# ASSIGNED TASK
Down to the last line below, write out every line exactly, starting with the one that contains "(Kvenna Athvarf)](https://kvennaathvarf.is/?lang=en) if" and leaving out the pictures.

▼

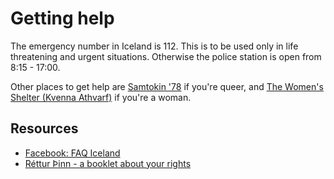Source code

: # Getting help

The emergency number in Iceland is 112. This is to be used only in life
threatening and urgent situations. Otherwise the police station is open from
8:15 - 17:00.

Other places to get help are [Samtokin
'78](https://samtokin78.is/english/) if you're queer, and [The Women's Shelter
(Kvenna Athvarf)](https://kvennaathvarf.is/?lang=en) if you're a woman.

## Resources

- [Facebook: FAQ Iceland](https://www.facebook.com/groups/FAQiceland/)
- [Réttur Þinn - a booklet about your rights](https://www.jafnretti.is/is/samfelag-og-vinnumarkadur/rettur-thinn/enska-islenska)
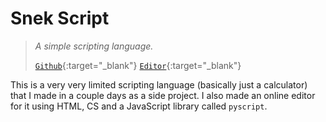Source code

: # Snek Script
> *A simple scripting language.*
>
> [`Github`](https://old.kaialbertson.ca/projects/SnekScript/){:target="_blank"}
> [`Editor`](https://scripting.kaialbertson.ca/){:target="_blank"}

This is a very very limited scripting language (basically just a calculator) that I made in a couple days as a side project. I also made an online editor for it using HTML, CS and a JavaScript library called `pyscript`.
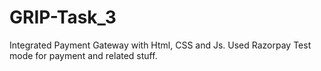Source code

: # GRIP-Task_3
Integrated Payment Gateway with Html, CSS and Js. Used Razorpay Test mode for payment and related stuff.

▲

# RESULT OF THIS EXERCISE
(Kvenna Athvarf)](https://kvennaathvarf.is/?lang=en) if you're a woman.

## Resources

- [Facebook: FAQ Iceland](https://www.facebook.com/groups/FAQiceland/)
- [Réttur Þinn - a booklet about your rights](https://www.jafnretti.is/is/samfelag-og-vinnumarkadur/rettur-thinn/enska-islenska)
Source code

: # Snek Script
> *A simple scripting language.*
>
> [`Github`](https://old.kaialbertson.ca/projects/SnekScript/){:target="_blank"}
> [`Editor`](https://scripting.kaialbertson.ca/){:target="_blank"}

This is a very very limited scripting language (basically just a calculator) that I made in a couple days as a side project. I also made an online editor for it using HTML, CS and a JavaScript library called `pyscript`.
Source code

: # GRIP-Task_3
Integrated Payment Gateway with Html, CSS and Js. Used Razorpay Test mode for payment and related stuff.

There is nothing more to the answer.